== Segment start ==

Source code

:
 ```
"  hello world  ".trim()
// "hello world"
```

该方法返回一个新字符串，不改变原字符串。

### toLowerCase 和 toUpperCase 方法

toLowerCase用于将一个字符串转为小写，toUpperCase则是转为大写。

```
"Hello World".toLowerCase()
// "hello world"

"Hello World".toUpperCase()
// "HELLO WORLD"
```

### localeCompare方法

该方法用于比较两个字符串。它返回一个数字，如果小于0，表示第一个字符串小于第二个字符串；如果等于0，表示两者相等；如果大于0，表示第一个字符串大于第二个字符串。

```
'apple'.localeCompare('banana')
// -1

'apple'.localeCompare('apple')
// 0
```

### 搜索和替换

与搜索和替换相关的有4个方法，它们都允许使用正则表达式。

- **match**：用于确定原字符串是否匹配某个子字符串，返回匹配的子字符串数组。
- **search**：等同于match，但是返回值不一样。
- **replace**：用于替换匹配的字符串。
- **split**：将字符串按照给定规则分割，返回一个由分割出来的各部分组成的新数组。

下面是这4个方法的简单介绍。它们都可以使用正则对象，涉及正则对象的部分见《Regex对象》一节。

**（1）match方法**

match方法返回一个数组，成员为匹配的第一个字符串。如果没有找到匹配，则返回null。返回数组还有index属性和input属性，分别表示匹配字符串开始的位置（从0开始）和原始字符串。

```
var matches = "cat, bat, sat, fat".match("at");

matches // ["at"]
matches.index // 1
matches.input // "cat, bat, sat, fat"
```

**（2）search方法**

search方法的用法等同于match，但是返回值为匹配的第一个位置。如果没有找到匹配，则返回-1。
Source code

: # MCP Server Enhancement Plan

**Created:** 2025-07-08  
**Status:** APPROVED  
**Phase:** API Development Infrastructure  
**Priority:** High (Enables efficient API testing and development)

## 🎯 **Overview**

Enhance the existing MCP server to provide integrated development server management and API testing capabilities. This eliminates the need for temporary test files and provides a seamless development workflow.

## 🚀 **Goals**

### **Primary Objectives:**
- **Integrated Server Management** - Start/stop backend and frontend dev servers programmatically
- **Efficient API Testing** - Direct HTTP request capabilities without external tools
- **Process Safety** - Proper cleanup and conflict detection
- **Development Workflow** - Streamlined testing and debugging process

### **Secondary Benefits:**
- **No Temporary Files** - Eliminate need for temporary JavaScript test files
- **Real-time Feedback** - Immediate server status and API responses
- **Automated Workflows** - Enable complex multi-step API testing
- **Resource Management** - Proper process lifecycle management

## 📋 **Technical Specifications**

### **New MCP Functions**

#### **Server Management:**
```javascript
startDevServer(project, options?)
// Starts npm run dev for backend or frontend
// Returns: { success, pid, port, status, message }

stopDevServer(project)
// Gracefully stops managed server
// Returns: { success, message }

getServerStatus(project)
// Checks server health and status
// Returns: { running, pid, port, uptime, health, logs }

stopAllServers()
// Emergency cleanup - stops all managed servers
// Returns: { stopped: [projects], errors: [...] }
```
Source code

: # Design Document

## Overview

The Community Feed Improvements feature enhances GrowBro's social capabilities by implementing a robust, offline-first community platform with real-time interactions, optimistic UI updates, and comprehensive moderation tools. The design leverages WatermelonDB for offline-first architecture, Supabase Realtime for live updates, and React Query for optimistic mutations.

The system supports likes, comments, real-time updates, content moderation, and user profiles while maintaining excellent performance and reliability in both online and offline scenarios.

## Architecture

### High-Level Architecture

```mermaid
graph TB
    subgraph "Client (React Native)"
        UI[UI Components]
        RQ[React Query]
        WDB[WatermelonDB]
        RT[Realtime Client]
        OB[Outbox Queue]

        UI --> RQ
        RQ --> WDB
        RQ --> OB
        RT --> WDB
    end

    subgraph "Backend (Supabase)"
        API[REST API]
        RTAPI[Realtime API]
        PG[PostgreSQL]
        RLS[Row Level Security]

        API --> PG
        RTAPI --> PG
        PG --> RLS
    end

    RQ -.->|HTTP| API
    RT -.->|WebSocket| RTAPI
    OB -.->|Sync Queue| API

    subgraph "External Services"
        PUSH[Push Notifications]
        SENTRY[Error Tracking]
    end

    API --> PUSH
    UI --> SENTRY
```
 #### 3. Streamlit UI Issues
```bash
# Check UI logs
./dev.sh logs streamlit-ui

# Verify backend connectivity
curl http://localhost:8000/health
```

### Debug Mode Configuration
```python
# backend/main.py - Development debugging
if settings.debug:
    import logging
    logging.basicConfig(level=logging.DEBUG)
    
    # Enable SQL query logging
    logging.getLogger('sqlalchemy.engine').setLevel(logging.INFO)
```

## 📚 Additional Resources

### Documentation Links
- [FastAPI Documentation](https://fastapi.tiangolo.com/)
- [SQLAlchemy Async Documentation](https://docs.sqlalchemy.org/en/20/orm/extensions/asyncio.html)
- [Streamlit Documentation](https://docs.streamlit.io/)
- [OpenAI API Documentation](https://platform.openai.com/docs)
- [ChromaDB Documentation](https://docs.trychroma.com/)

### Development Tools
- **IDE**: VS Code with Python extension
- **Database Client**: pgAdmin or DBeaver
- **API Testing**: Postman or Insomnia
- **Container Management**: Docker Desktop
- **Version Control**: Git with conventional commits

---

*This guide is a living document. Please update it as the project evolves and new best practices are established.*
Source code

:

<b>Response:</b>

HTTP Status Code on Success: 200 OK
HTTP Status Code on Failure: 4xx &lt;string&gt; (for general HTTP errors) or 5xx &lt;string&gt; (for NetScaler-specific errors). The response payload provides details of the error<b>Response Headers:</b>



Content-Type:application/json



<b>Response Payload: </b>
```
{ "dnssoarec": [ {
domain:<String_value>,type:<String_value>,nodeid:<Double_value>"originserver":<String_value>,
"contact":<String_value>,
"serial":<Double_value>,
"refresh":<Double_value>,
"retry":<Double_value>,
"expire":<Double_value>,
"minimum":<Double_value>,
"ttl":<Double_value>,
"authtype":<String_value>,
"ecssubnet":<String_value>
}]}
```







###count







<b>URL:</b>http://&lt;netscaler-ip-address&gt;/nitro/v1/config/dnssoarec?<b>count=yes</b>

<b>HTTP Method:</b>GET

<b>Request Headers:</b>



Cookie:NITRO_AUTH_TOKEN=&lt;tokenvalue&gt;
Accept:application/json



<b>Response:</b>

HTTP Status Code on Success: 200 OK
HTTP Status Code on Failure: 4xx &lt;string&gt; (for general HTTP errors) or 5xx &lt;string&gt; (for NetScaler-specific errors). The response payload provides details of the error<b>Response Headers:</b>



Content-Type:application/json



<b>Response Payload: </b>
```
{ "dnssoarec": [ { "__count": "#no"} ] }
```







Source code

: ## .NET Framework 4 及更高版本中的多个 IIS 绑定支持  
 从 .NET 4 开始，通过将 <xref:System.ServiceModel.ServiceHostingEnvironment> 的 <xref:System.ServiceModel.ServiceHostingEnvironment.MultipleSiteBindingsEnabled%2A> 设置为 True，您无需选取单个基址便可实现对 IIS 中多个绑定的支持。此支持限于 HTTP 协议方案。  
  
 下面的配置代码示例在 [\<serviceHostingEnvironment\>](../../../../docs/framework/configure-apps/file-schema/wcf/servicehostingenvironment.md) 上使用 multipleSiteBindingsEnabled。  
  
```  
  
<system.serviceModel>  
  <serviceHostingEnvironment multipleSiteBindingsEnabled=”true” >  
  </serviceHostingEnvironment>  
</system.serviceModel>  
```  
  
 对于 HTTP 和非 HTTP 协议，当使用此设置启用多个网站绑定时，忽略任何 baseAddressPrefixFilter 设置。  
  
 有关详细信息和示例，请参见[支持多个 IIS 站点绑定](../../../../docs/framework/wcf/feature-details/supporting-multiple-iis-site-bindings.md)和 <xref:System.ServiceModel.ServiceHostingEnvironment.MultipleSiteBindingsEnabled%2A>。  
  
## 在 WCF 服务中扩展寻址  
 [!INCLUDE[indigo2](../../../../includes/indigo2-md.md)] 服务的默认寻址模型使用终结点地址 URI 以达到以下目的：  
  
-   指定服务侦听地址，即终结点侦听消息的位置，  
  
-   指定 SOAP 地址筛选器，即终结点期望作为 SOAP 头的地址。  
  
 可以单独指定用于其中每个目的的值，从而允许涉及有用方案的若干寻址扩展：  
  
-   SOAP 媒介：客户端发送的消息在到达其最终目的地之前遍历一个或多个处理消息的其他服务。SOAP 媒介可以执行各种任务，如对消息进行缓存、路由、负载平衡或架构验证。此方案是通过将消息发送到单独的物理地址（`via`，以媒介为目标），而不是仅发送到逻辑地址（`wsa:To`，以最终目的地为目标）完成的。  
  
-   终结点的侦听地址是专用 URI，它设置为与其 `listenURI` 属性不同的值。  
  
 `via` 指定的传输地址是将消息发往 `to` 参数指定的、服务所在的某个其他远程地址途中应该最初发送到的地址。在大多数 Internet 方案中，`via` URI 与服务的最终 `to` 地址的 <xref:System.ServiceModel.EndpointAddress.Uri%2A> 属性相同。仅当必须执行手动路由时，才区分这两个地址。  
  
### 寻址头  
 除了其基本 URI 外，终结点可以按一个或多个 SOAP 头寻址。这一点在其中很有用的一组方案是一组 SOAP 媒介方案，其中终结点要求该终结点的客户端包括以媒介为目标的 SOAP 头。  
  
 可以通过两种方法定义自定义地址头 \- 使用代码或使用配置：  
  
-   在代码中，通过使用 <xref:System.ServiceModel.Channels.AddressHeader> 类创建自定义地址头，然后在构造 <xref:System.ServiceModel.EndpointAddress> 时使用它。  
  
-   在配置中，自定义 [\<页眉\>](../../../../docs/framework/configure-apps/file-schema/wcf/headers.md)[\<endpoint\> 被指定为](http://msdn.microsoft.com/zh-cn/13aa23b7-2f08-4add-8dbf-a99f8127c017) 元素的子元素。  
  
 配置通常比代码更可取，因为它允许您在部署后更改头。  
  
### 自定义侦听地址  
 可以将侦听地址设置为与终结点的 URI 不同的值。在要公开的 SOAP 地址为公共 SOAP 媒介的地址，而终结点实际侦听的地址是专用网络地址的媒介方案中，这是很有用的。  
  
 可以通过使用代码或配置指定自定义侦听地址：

== Segment end ==

| Your instructions |
Transcribe the entries above word for word, from the first line through the line containing "## 🎯 **Overview**", and nothing else.

| Exercise response |
Source code

:
 ```
"  hello world  ".trim()
// "hello world"
```

该方法返回一个新字符串，不改变原字符串。

### toLowerCase 和 toUpperCase 方法

toLowerCase用于将一个字符串转为小写，toUpperCase则是转为大写。

```
"Hello World".toLowerCase()
// "hello world"

"Hello World".toUpperCase()
// "HELLO WORLD"
```

### localeCompare方法

该方法用于比较两个字符串。它返回一个数字，如果小于0，表示第一个字符串小于第二个字符串；如果等于0，表示两者相等；如果大于0，表示第一个字符串大于第二个字符串。

```
'apple'.localeCompare('banana')
// -1

'apple'.localeCompare('apple')
// 0
```

### 搜索和替换

与搜索和替换相关的有4个方法，它们都允许使用正则表达式。

- **match**：用于确定原字符串是否匹配某个子字符串，返回匹配的子字符串数组。
- **search**：等同于match，但是返回值不一样。
- **replace**：用于替换匹配的字符串。
- **split**：将字符串按照给定规则分割，返回一个由分割出来的各部分组成的新数组。

下面是这4个方法的简单介绍。它们都可以使用正则对象，涉及正则对象的部分见《Regex对象》一节。

**（1）match方法**

match方法返回一个数组，成员为匹配的第一个字符串。如果没有找到匹配，则返回null。返回数组还有index属性和input属性，分别表示匹配字符串开始的位置（从0开始）和原始字符串。

```
var matches = "cat, bat, sat, fat".match("at");

matches // ["at"]
matches.index // 1
matches.input // "cat, bat, sat, fat"
```

**（2）search方法**

search方法的用法等同于match，但是返回值为匹配的第一个位置。如果没有找到匹配，则返回-1。
Source code

: # MCP Server Enhancement Plan

**Created:** 2025-07-08  
**Status:** APPROVED  
**Phase:** API Development Infrastructure  
**Priority:** High (Enables efficient API testing and development)

## 🎯 **Overview**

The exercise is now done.